Avec le stockage, la gestion technique des bâtiments, le smart building et le bâtiment intelligent connecté, le bâtiment qui parle… beaucoup de sujets sont couverts par les intégrateurs électriciens. Nous les traitons à travers des groupes de travail ou des commissions. Puis nous faisons un point régulier avec nos adhérents, via le conseil d’administration et les travaux qui sont faits par les commissions, et nous diffusons, ensuite, auprès de nos adhérents.
Comme beaucoup de métiers du bâtiment, les électriciens sont débordés. Comment faites-vous pour garder le lien et les sortir de leur quotidien pour les projeter dans l’avenir ?
Emmanuel Gravier – Durant toute l’année 2021, nous avons abordé les thèmes classiques.
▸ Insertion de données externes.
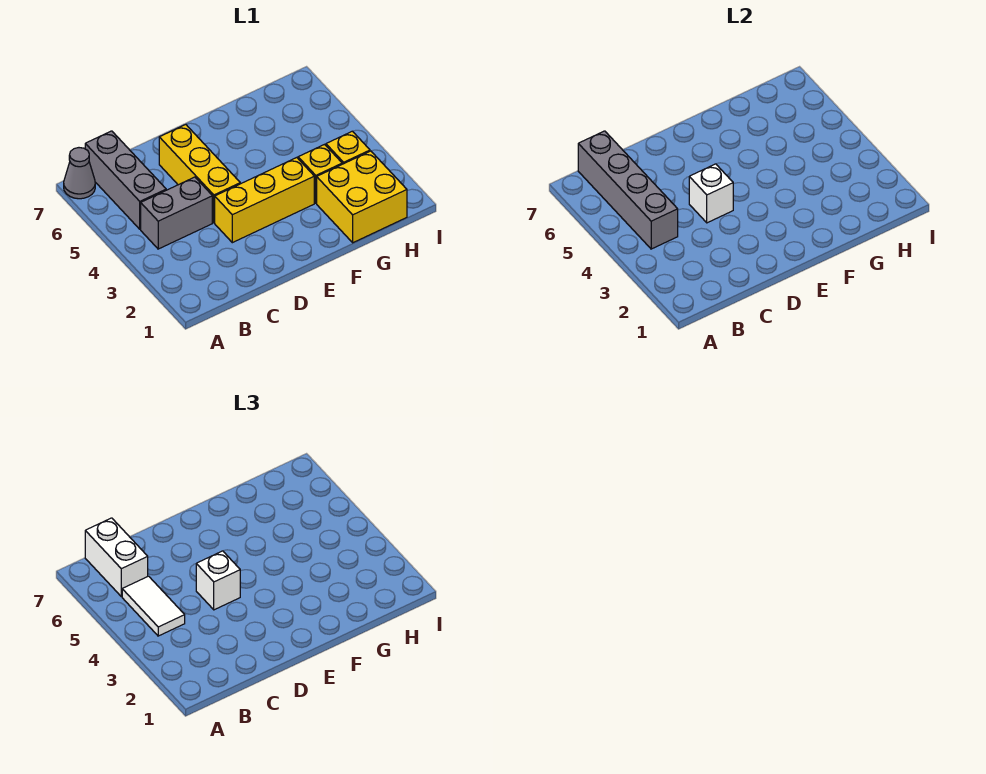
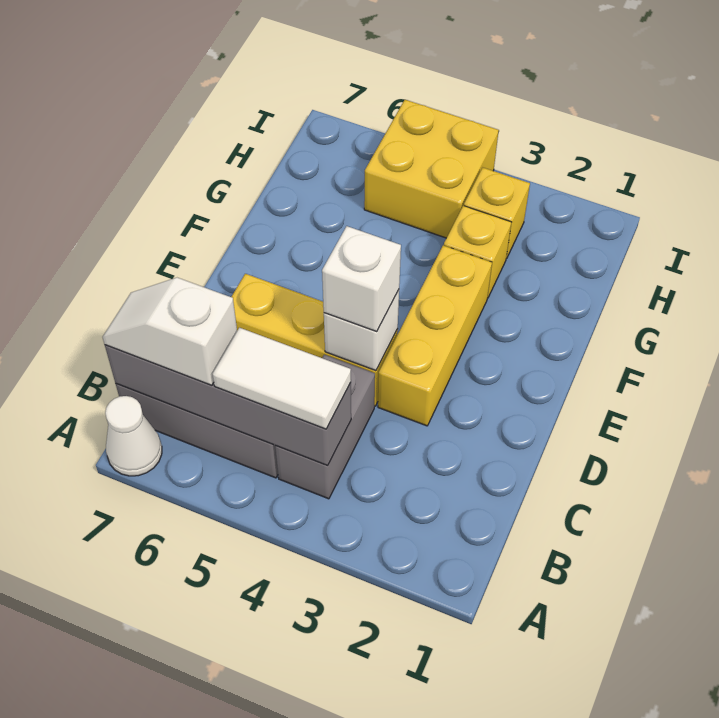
grey cone A7 level 1 -> white cone A7 level 1
white brick B6:B7 level 3 -> white slope B6:B7 level 3 top 6
yellow brick G1:H2 level 1 -> yellow brick H4:I5 level 1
Sur la gestion technique du bâtiment, le PoE (Power over Ethernet) pour passer à la fois de l’énergie et de l’information par le même câble avec toute une installation haut de gamme, les bornes de recharge, l’autoconsommation… tous ces sujets-là, nous les abordons à distance. L’information est disponible sur notre site internet, les personnes qui veulent s’informer avec le site de la FFIE sont super bien informées ! C’est pour cela, d’ailleurs, que les rencontres physiques attirent actuellement moins de monde. La pandémie est passée par là. Avec les visios en 15 ou 30 minutes, il est vrai que vous appréhendez un sujet en évitant de prendre un train ou un avion.
À Paris par exemple, la FFIE a mis en place son Lab by FFIE, qui montre sur notre site les nouvelles techniques et nouvelles technologies d’installation. C’est vraiment intéressant. Pour les visites, nous accueillons de petits groupes venant de toute la France : ils viennent visiter ce Lab, cela nous permet de leur parler directement, de créer un moment de convivialité, et c’est surtout pour eux l’occasion de découvrir des sujets qui peuvent les intéresser. Nous créons ainsi de l’animation. C’est un enjeu majeur pour les années qui viennent de faire revenir les gens physiquement, alors que nous avons pris un certain confort à nous informer et à échanger à distance.
La FFIE pousse ses adhérents à avoir une véritable démarche marketing de l’offre, en s’appuyant notamment sur les apports du numérique. Vos initiatives sont-elles suivies d’effets ?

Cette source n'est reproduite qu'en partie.